About 11 million people tuned in to at least part of the first day of the trial across the broadcast networks and cable news channels, according to Variety.
And Fox News viewers are showing particularly strong interest, outpacing even the broadcast channels in daytime viewership. The Trump-friendly cable news channel drew 2.7 million viewers from 12:30 p.m. ET to 5 p.m. ET, beating out CBS (1.9 million), ABC (1.6 million) and NBC and CNN (1.4 million). MSNBC drew 1.9 million.
Fox News also drew the biggest audience in primetime (from 8 p.m. ET to 11 p.m. ET) with 3.5 million viewers. MSNBC drew 2.5 million, while CNN attracted 1.5 million.

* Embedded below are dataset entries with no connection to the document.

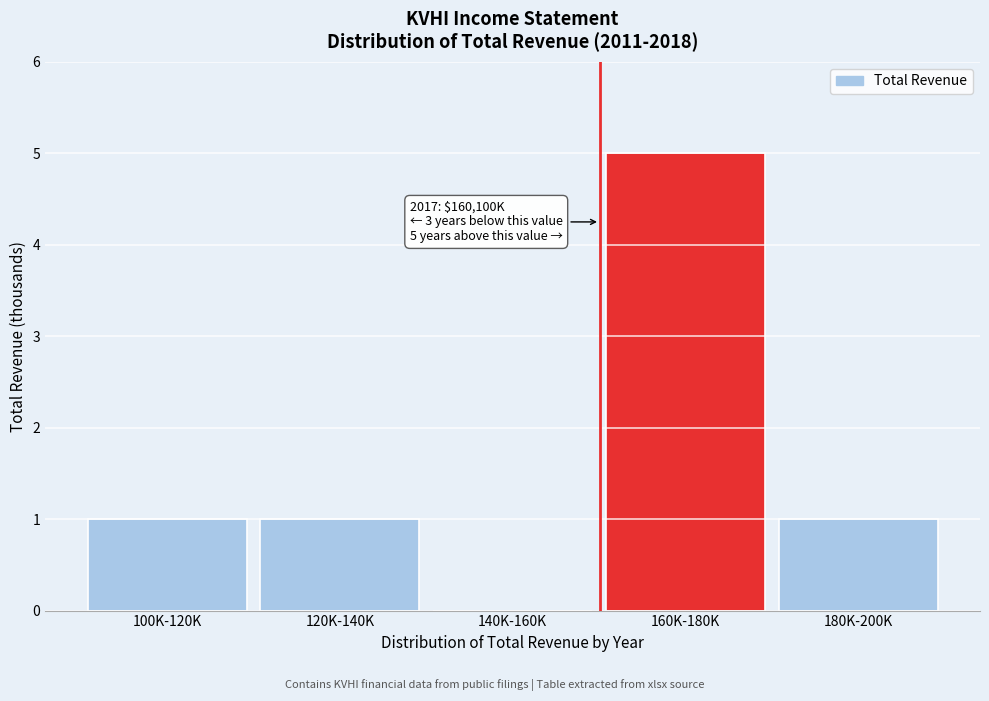

Reading left to right, transcribe all the data shown in this chart.

100K-120K=1	120K-140K=1	140K-160K=0	160K-180K=5	180K-200K=1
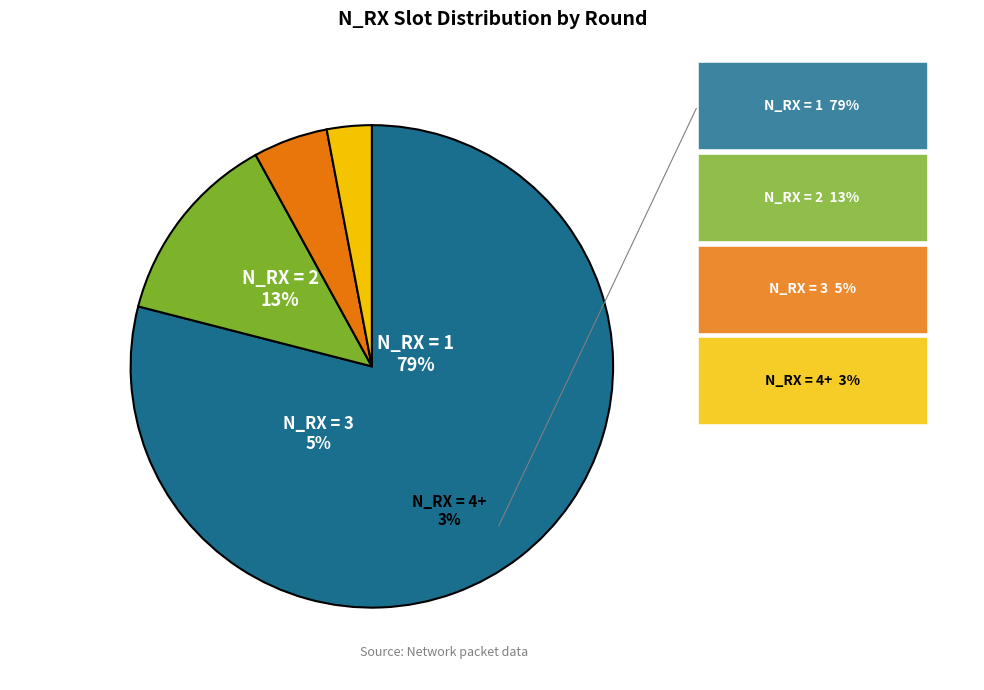

The N_RX = 3 slice represents 5% of the pie. True or false?

True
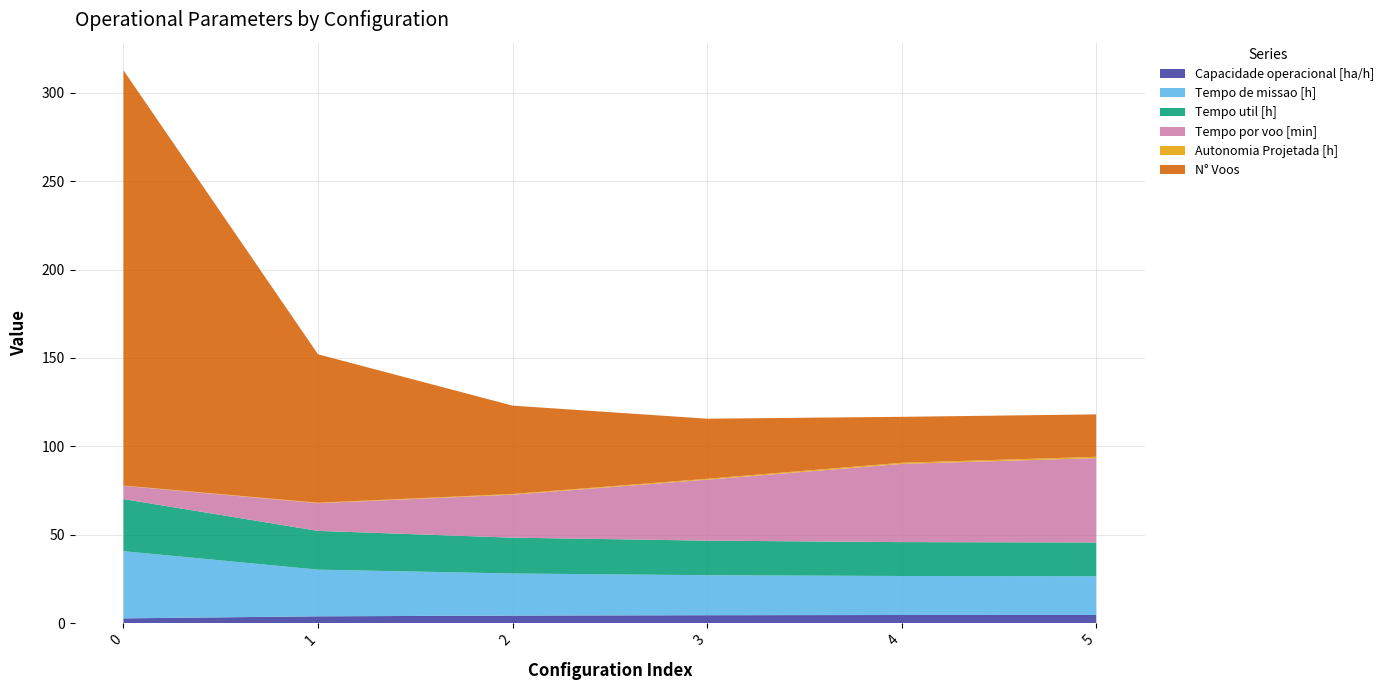

Reading left to right, what are all the values shown in this chart?

Capacidade operacional [ha/h]: 0=2.6	1=3.8	2=4.2	3=4.4	4=4.5	5=4.6
Tempo de missao [h]: 0=38.0	1=26.4	2=23.8	3=22.6	4=22.1	5=21.9
Tempo util [h]: 0=29.5	1=21.9	2=20.3	3=19.6	4=19.2	5=19.1
Tempo por voo [min]: 0=7.5	1=15.7	2=24.3	3=34.5	4=44.3	5=47.7
Autonomia Projetada [h]: 0=0.1	1=0.3	2=0.4	3=0.5	4=0.6	5=0.8
N° Voos: 0=235.0	1=84.0	2=50.0	3=34.0	4=26.0	5=24.0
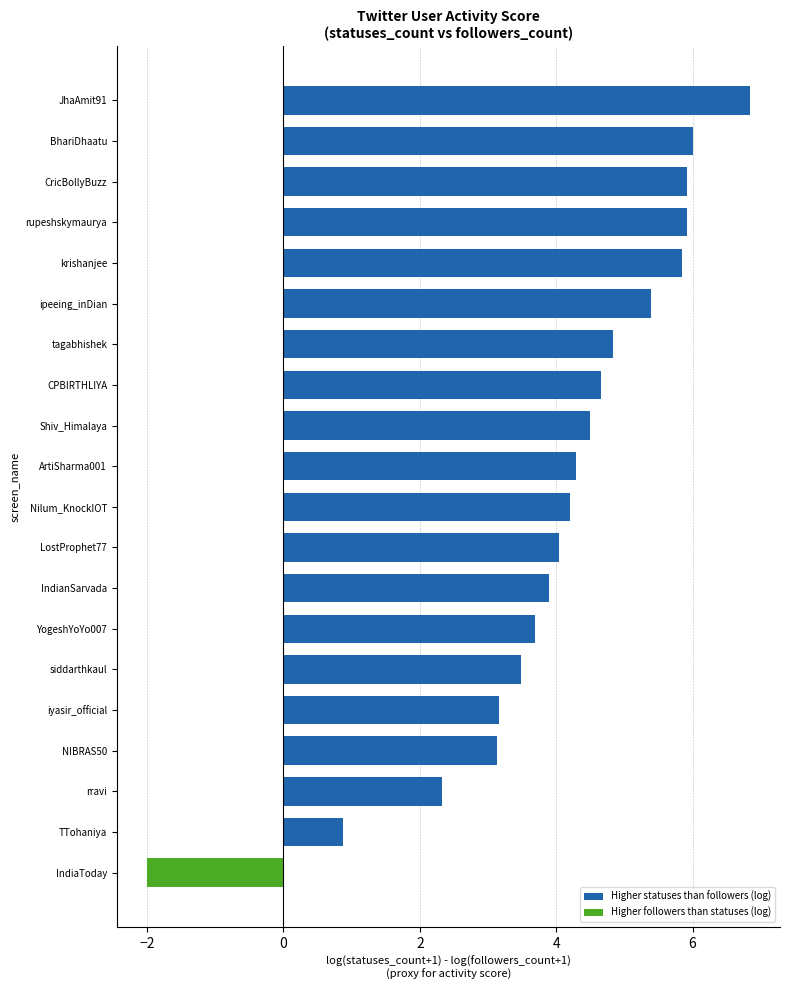

Which has a higher value, IndiaToday or siddarthkaul?

siddarthkaul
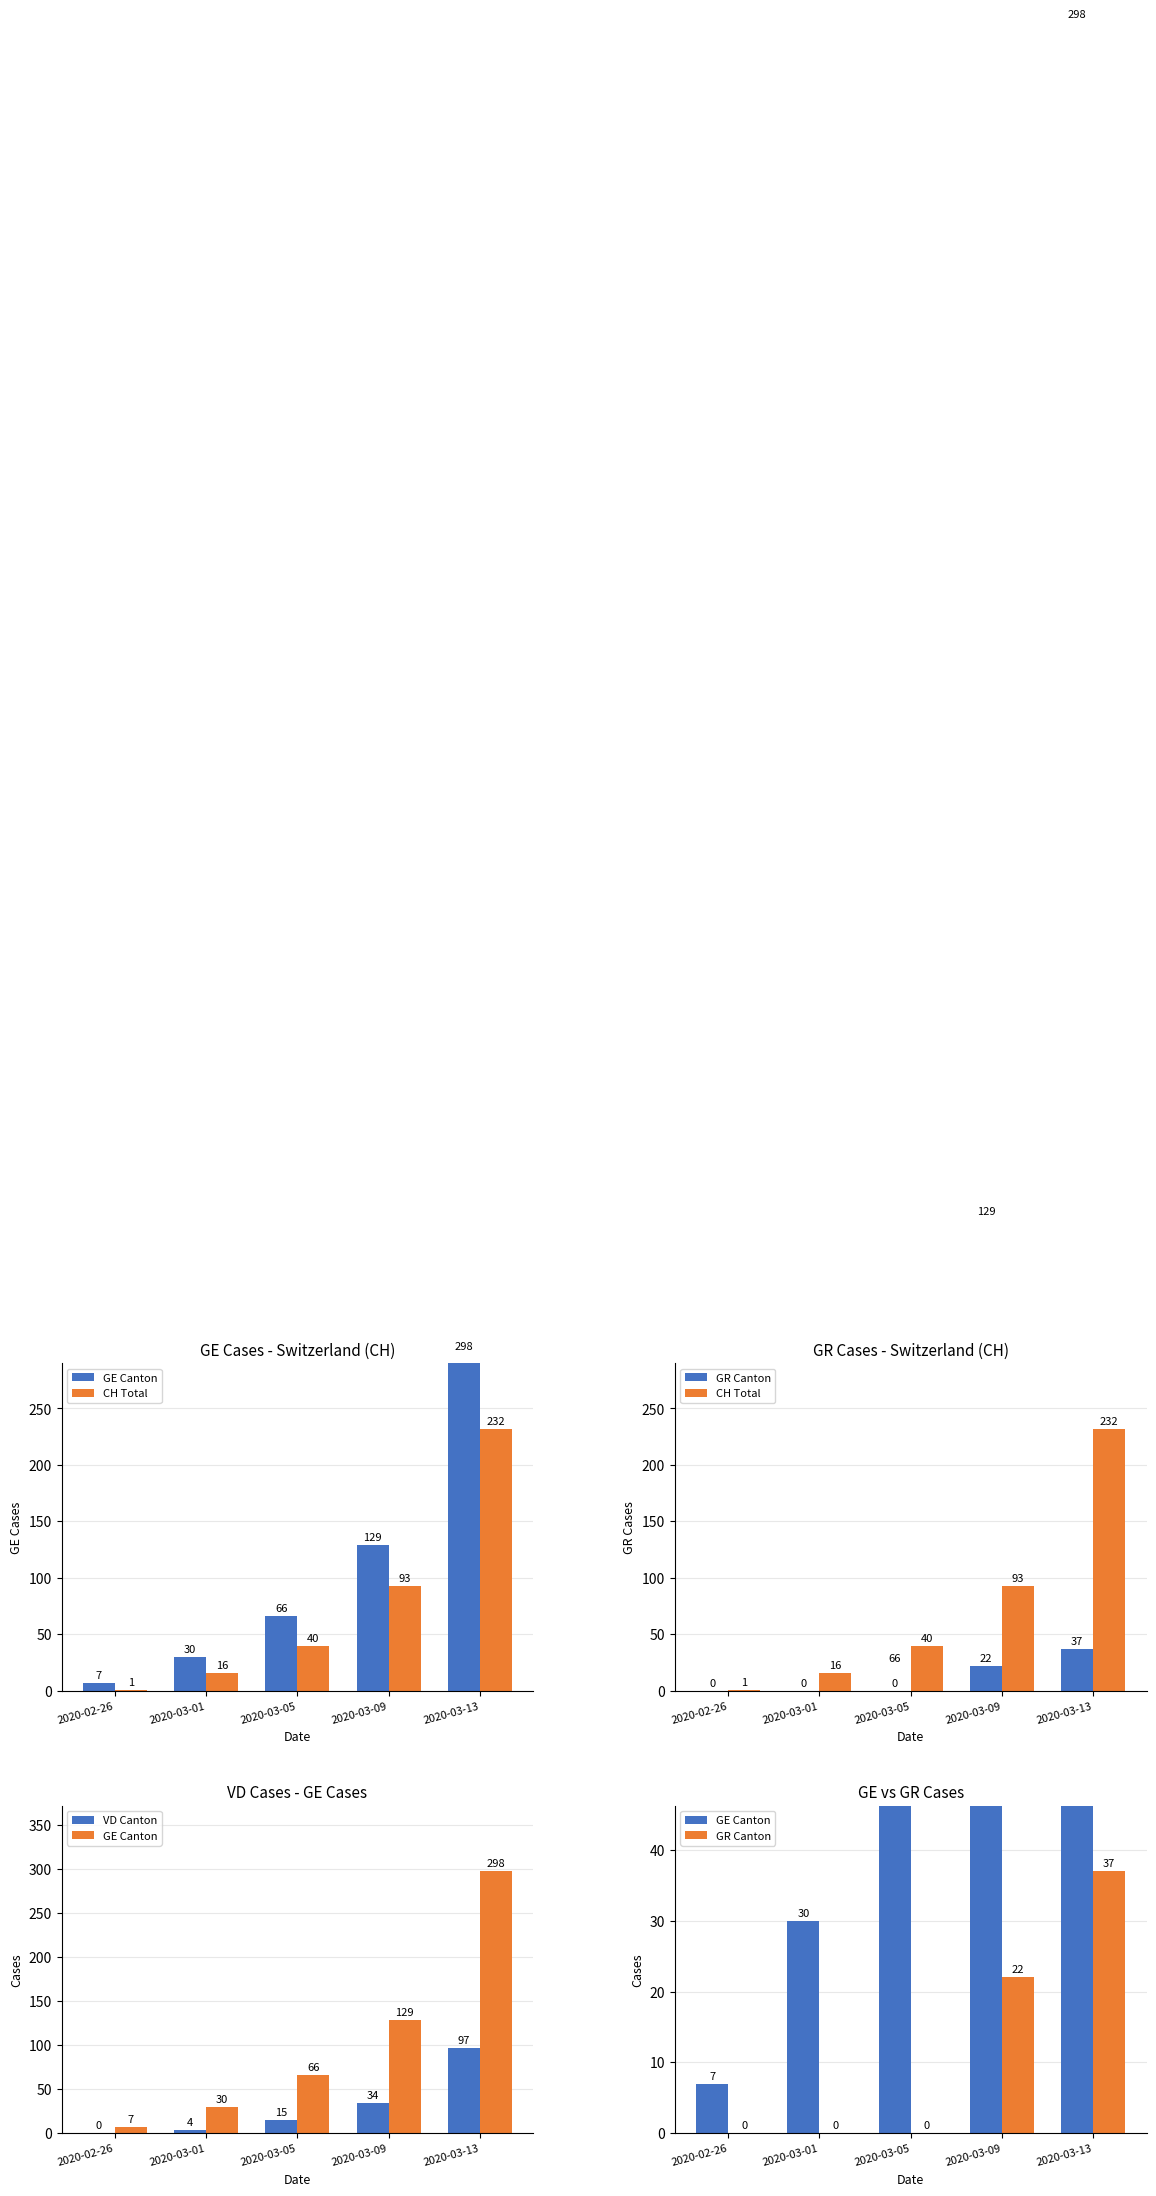

The value of GR Canton at 2020-03-13 is 17. True or false?

False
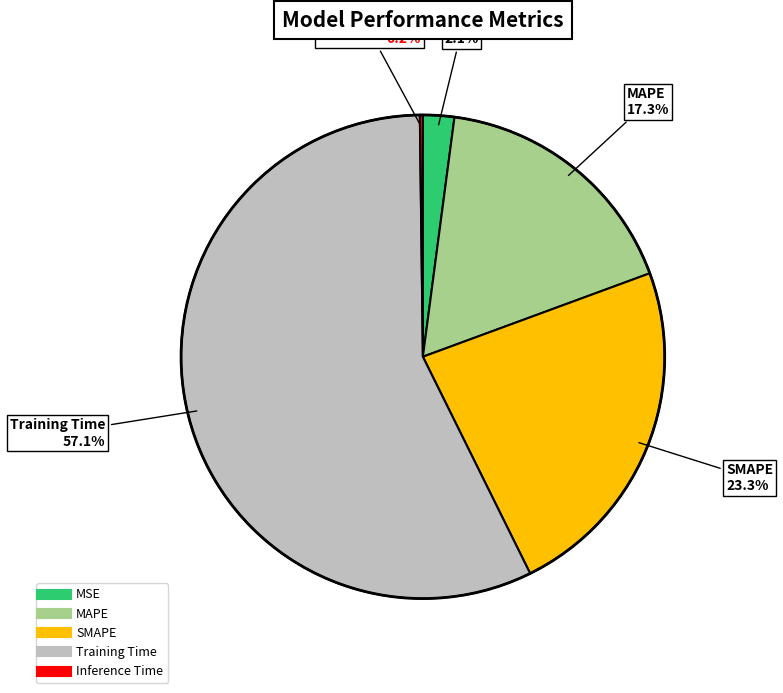

Is the sum of MSE and MAPE greater than half?

No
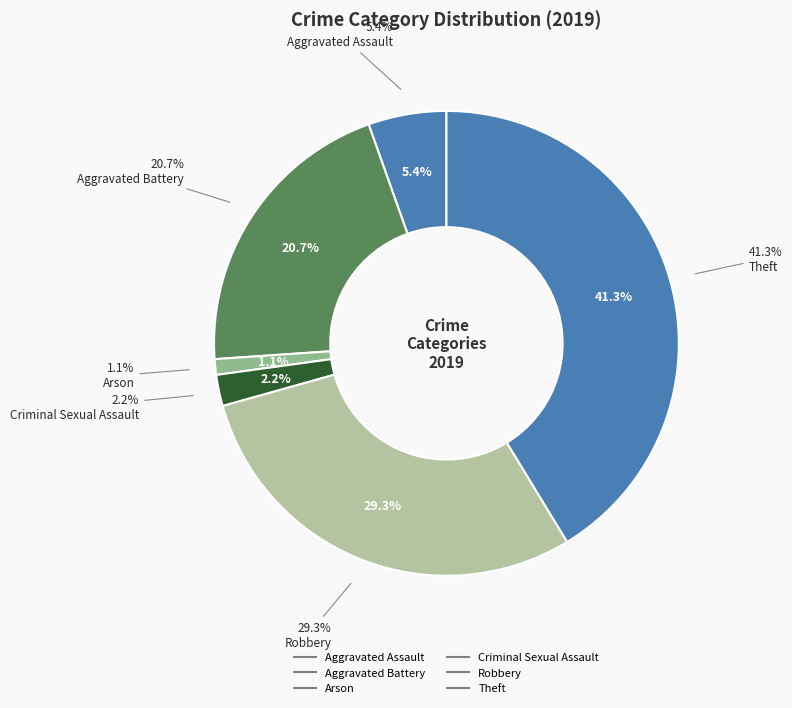

Is the sum of Homicide and Robbery greater than half?

No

NBC took the top spot in evening coverage from 5:18 p.m. ET to 7:40 p.m. ET with 2.8 million viewers, topping Fox News (2.6 million), MSNBC (2 million) and CNN (1.5 million). ABC and CBS did not cover the trial in the evening hours.
NBC is owned by NBCUniversal, the parent company of NBC News and MSNBC.
Trump — who has sought to block White House documents and aides from offering evidence in the trial and insists there is no basis to Democrats' claims — repeatedly said that Ukraine got their foreign aid early and that Ukrainian officials have said he did nothing wrong.
Neither claim is completely true, but the president's remarks — made from Davos, Switzerland — suggest that his defense against the impeachment charges will be rooted in his own reading of the facts.